*** Opening of Records for this task ***

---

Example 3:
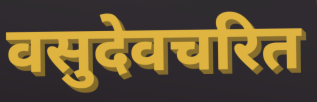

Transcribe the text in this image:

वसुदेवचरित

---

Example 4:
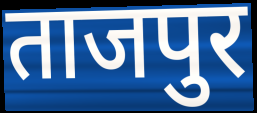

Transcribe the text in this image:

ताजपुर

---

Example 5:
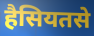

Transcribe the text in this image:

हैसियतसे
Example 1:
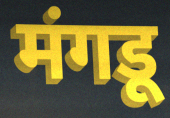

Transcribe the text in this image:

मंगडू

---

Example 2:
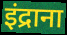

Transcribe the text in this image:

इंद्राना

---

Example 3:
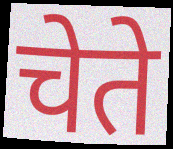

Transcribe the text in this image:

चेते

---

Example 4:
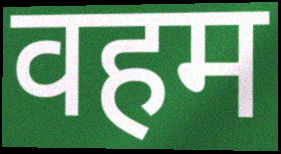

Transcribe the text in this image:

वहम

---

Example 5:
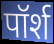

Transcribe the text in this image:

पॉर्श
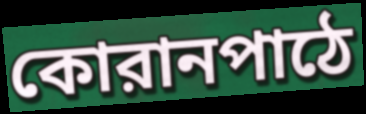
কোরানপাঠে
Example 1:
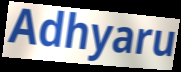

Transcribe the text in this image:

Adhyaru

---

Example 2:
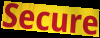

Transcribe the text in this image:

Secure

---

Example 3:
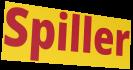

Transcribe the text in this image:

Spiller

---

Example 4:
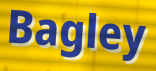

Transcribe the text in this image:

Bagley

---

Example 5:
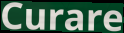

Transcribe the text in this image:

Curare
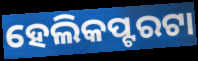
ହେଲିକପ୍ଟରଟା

*** Close of Records for this task ***

■ **Assignment**
Give the listing again exactly, but omit each image.

■ **Problem solution**
---

Example 3:

Transcribe the text in this image:

वसुदेवचरित

---

Example 4:

Transcribe the text in this image:

ताजपुर

---

Example 5:

Transcribe the text in this image:

हैसियतसे
Example 1:

Transcribe the text in this image:

मंगडू

---

Example 2:

Transcribe the text in this image:

इंद्राना

---

Example 3:

Transcribe the text in this image:

चेते

---

Example 4:

Transcribe the text in this image:

वहम

---

Example 5:

Transcribe the text in this image:

पॉर्श
কোরানপাঠে
Example 1:

Transcribe the text in this image:

Adhyaru

---

Example 2:

Transcribe the text in this image:

Secure

---

Example 3:

Transcribe the text in this image:

Spiller

---

Example 4:

Transcribe the text in this image:

Bagley

---

Example 5:

Transcribe the text in this image:

Curare
ହେଲିକପ୍ଟରଟା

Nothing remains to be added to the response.